- What you will do
Below are the entries to work from; restate word for word the portion that opens with the line containing "хорошо относящийся к" and closes with the line containing "особенно прекрасна Мэдхен Эмик (Шелли", keeping both.

Collected data entries:
◇ ◇ ◇ ◇ ◇ ◇ ◇

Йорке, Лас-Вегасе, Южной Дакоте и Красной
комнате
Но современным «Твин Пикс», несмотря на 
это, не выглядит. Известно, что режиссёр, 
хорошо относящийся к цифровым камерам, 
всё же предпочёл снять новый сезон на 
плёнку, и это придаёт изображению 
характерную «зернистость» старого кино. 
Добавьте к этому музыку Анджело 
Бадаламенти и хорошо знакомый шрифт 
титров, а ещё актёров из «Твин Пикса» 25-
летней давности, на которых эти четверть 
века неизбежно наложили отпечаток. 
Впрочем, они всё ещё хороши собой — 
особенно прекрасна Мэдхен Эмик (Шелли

◇ ◇ ◇ ◇ ◇ ◇ ◇

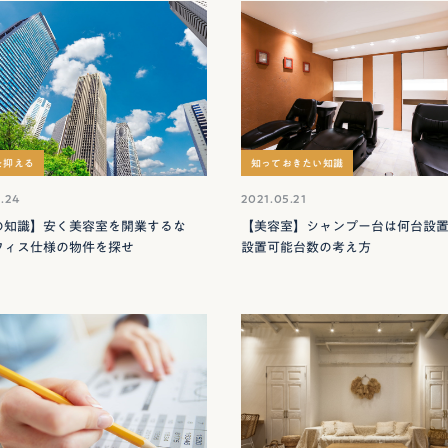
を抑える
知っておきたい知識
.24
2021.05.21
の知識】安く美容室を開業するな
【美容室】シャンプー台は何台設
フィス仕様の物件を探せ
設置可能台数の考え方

◇ ◇ ◇ ◇ ◇ ◇ ◇

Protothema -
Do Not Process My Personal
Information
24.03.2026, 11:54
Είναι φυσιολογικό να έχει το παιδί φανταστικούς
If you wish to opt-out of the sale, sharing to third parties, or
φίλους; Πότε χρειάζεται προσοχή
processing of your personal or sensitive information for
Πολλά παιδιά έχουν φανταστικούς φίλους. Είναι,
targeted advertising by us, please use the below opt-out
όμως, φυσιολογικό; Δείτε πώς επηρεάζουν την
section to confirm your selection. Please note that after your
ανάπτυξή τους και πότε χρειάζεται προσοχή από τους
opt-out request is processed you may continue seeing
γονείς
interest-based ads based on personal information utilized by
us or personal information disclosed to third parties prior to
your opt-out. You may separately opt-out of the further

◇ ◇ ◇ ◇ ◇ ◇ ◇

- Worked solution
хорошо относящийся к цифровым камерам, 
всё же предпочёл снять новый сезон на 
плёнку, и это придаёт изображению 
характерную «зернистость» старого кино. 
Добавьте к этому музыку Анджело 
Бадаламенти и хорошо знакомый шрифт 
титров, а ещё актёров из «Твин Пикса» 25-
летней давности, на которых эти четверть 
века неизбежно наложили отпечаток. 
Впрочем, они всё ещё хороши собой — 
особенно прекрасна Мэдхен Эмик (Шелли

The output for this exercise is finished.